Marie can’t take a hint.  After forwarding her texts to Coach in Florida, it became clear to him that Marie is just as much a part of the problem as Dad.  They feed off each other.

‘Don’t really see why this is important to text about now while I am trying to pack, but Dad is demanding that I ask you the net cost of each of the colleges Dee Dee has been accepted to.’  Marie ignored my ‘bad timing’ text and texted back a lengthy list of details about what each school was offering.  One school offered a renewable scholarship.  One offered financial aid that wasn’t guaranteed year after year.  This was info I was supposed to relay to Dad.  By now I thought Dad was asleep.  
I am guessing he would be much more relaxed
if he wasn't involved and informed up to his eyeballs.
Is this just a weird dynamic in my family,
or have you experienced it too? 
Maybe it is just an Irish thing.
Do tell.

I tried not to gag when I read the texts from Marie.  They included snipets like:  ‘Tell him that we have to support her decision.  Remind him that the engineering professor at U College told the applicants ‘We want you to love it here, but if you don’t love it here, we want you to love it somewhere else.’  Also:  ‘Dad has a big day tomorrow.’  Oh, so condescending.  

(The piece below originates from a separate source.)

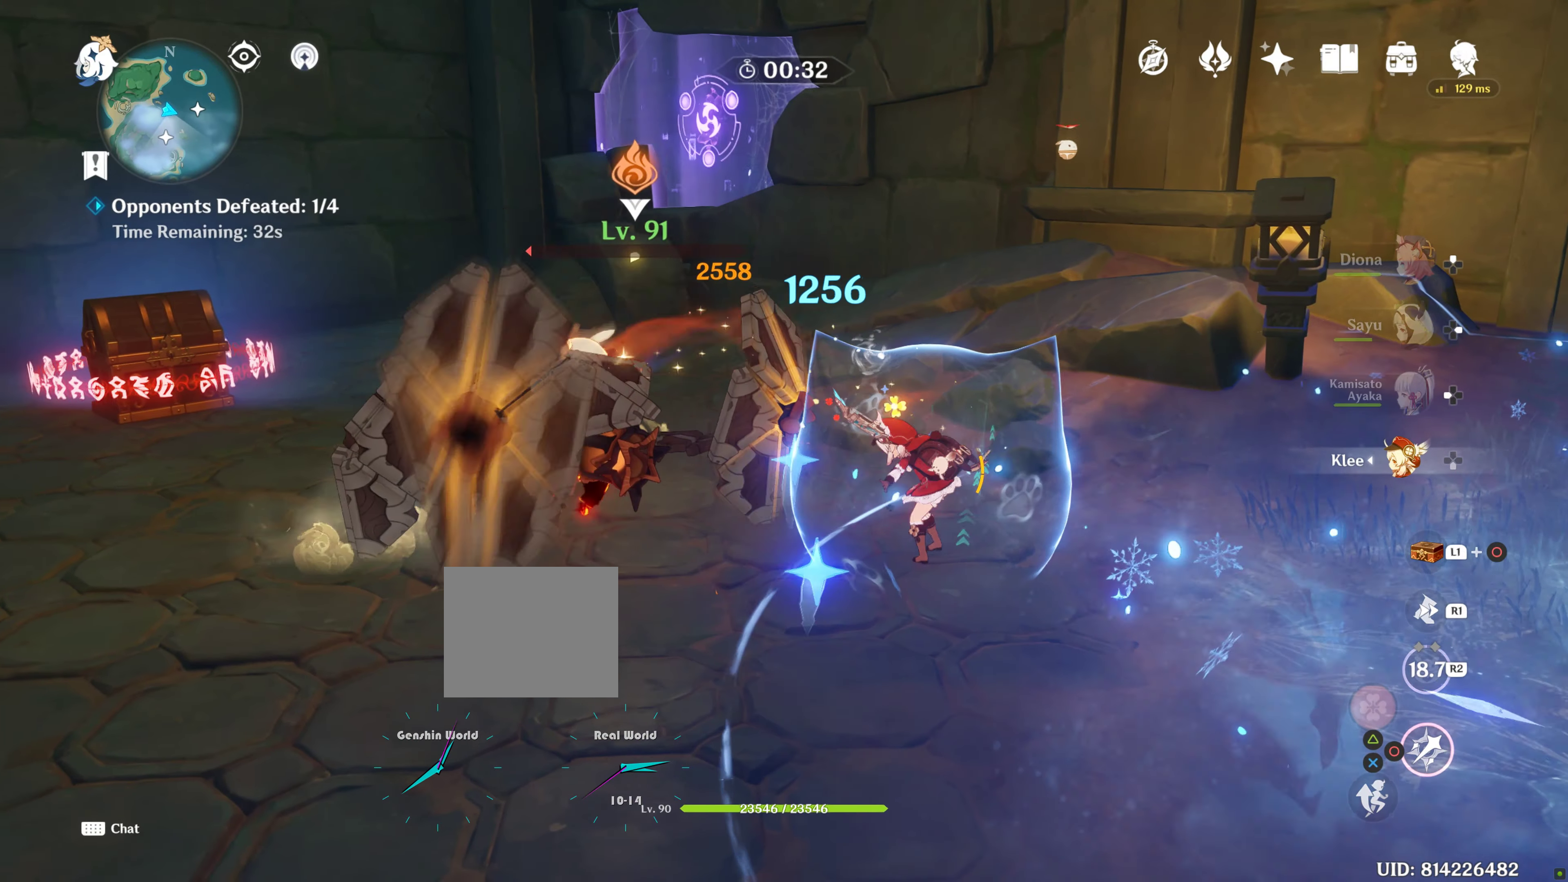
{"dt_ms": 500, "buttons": ["CIRCLE"], "left_stick": "up", "right_stick": "center", "events": []}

REALLY???  THEN LEAVE US ALONE!!!
I wanted to text back, 'Thanks for reminding me, Sis.'  I’m the one that has to maneuver thru the airport with him and try not to miss another flight.   

The night before as Dad stewed over Dee Dee's decision during our pub grub dinner take 6, I pointed out to him that all of these colleges were great options.  She couldn't go wrong.  He wanted her to go to College U.  One of his reasons, 'So we can visit her.  It is closer to home.'

I pulled a fast one on him.  'Oh.  Well, Laddie went to a college only 2 ours away last year to play football (he has since transferred out east to play water polo).  You didn't go visit him.'  

Mini stifled a chuckle as Dad 'hrumffed'.  



2 comments:

Gigi said...

Family...what can you do?

As for the screenshot thing...at least with my phone, if you hit the power button and the volume down button at the same time it will take a screenshot. At first, it's kind of tricky.

Ernie said...

That might be it. I find it hilarious thought that it is tricky, but yet I unknowingly take several screenshots a week.